O Instituto de Meio Ambiente do Acre (Imac) coordena suas ações por meio da Casa Civil, realizando reuniões semanais na Sala de Situação com os demais órgãos do Comando e Controle Ambiental. A partir dessas reuniões, o Cigma encaminha alertas de desmatamento e queimadas à Secretaria de Estado de Meio Ambiente (Sema), que repassa as informações ao Imac. A Divisão de Controle Ambiental, por sua vez, une esses dados e denúncias para direcionar as operações em campo.
As denúncias sobre crimes ambientais podem ser feitas pelos seguintes canais:
– Instituto de Meio Ambiente do Acre (Imac) – (68) 99256-8047 (Whatsapp);
– Corpo de Bombeiros do Estado do Acre (CBMAC) – 193;
– Instituto Brasileiro do Meio Ambiente e dos Recursos Naturais Renováveis (Ibama) – 0800-618080;
– Polícia Militar do Estado do Acre – 190.
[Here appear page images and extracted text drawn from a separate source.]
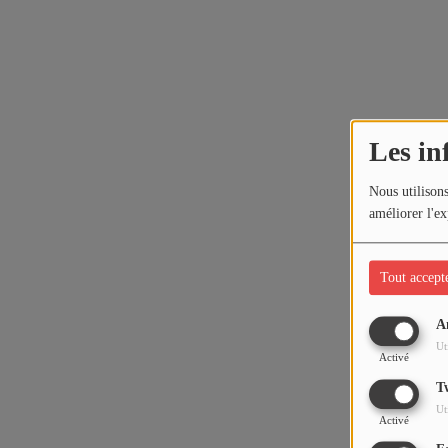
Les in
Nous utilisons
améliorer l'ex
Tout accept
A
Ut
Activé
T
Ut
Activé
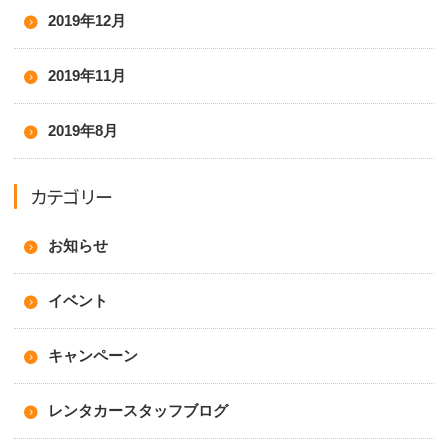
2019年12月
2019年11月
2019年8月
カテゴリー
お知らせ
イベント
キャンペーン
レンタカースタッフブログ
A realidade do Acre tem sido marcada por impactos significativos tanto no meio ambiente quanto na economia local. Segundo Thiago de Almeida, diretor de Pesquisa, Tecnologia e Inovação do Agronegócio da Secretaria de Agricultura do Acre (Seagri), os pequenos agricultores estão entre os mais prejudicados. “Eles ainda lutam para se recuperar das fortes chuvas e agora enfrentam a severidade da seca. Para muitos, isso pode resultar na perda total da produção, o que representa um grande desafio para a sobrevivência e para a segurança alimentar da região”, afirmou.
Para enfrentar a crise, a Secretaria atua em duas frentes: a ajuda humanitária imediata, com resgate e assistência técnica e a mitigação dos efeitos futuros. Um programa de R$ 35 milhões já está em execução e prevê desde a captação de água da chuva até a construção de açudes com geomembranas, além de projetos de armazenamento e conservação hídrica. Em 2024, mais de 300 tanques e açudes foram construídos. Mesmo assim, Thiago reconhece que ainda há muito a ser feito.
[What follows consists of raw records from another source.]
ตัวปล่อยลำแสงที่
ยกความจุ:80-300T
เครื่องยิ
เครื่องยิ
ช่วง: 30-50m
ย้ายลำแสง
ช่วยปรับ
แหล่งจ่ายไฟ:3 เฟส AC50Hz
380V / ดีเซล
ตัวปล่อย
“Essas iniciativas fortalecem a resiliência das famílias rurais e promovem uma gestão mais consciente dos recursos hídricos, assegurando que todos tenham acesso à água, mesmo nos períodos mais secos”, destacou o diretor de Pesquisa.
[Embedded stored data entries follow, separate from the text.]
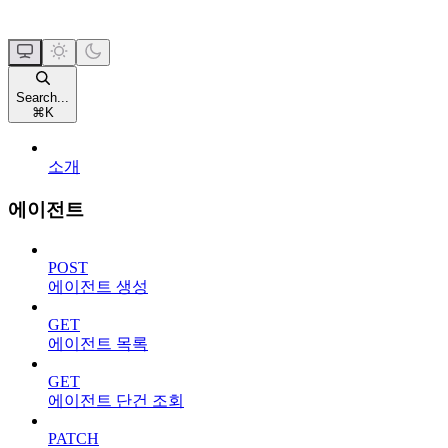
Search...
⌘
K
소개
에이전트
POST
에이전트 생성
GET
에이전트 목록
GET
에이전트 단건 조회
PATCH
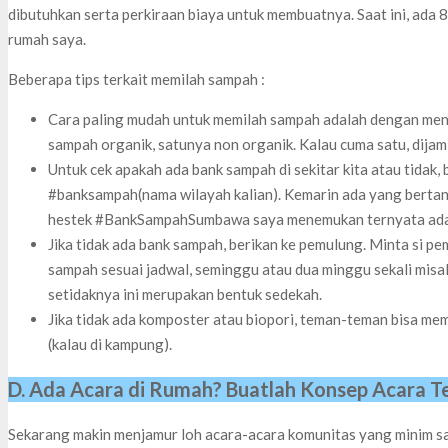
dibutuhkan serta perkiraan biaya untuk membuatnya. Saat ini, ada
rumah saya.
Beberapa tips terkait memilah sampah :
Cara paling mudah untuk memilah sampah adalah dengan meny
sampah organik, satunya non organik. Kalau cuma satu, dijam
Untuk cek apakah ada bank sampah di sekitar kita atau tidak,
#banksampah(nama wilayah kalian). Kemarin ada yang berta
hestek #BankSampahSumbawa saya menemukan ternyata ada s
Jika tidak ada bank sampah, berikan ke pemulung. Minta si 
sampah sesuai jadwal, seminggu atau dua minggu sekali misal
setidaknya ini merupakan bentuk sedekah.
Jika tidak ada komposter atau biopori, teman-teman bisa m
(kalau di kampung).
D. Ada Acara di Rumah? Buatlah Konsep Acara 
Sekarang makin menjamur loh acara-acara komunitas yang minim s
Mas, na prática, os efeitos da seca são sentidos de forma dura pelas comunidades. Raimundo, morador do Seringal Macapá, às margens do Rio Purus, em Manoel Urbano, resume em poucas palavras o que muitos vivem diariamente. “Tá um pouco difícil, mas dá de ir passando. As plantações estão bem, só as criações que não, eu perdi 5 vacas e 4 novilhas. Eu moro perto do rio Purus, pego água para os animais, e fiz um poço artesiano. A água é ruim, mas nós estamos bebendo de lá”.
Enquanto autoridades discutem soluções e especialistas alertam sobre a urgência de políticas estruturais, a vida segue no compasso da seca. O Rio Acre, antes abundante em peixes e vital para o transporte, mostra sinais de exaustão.
“Cada dia que passa, se os caras não olharem para esse rio, isso aqui vai acabar. Pelo jeito que eu estou vendo, o negócio não está brincando, não”, resume o catraieiro Antônio Viana.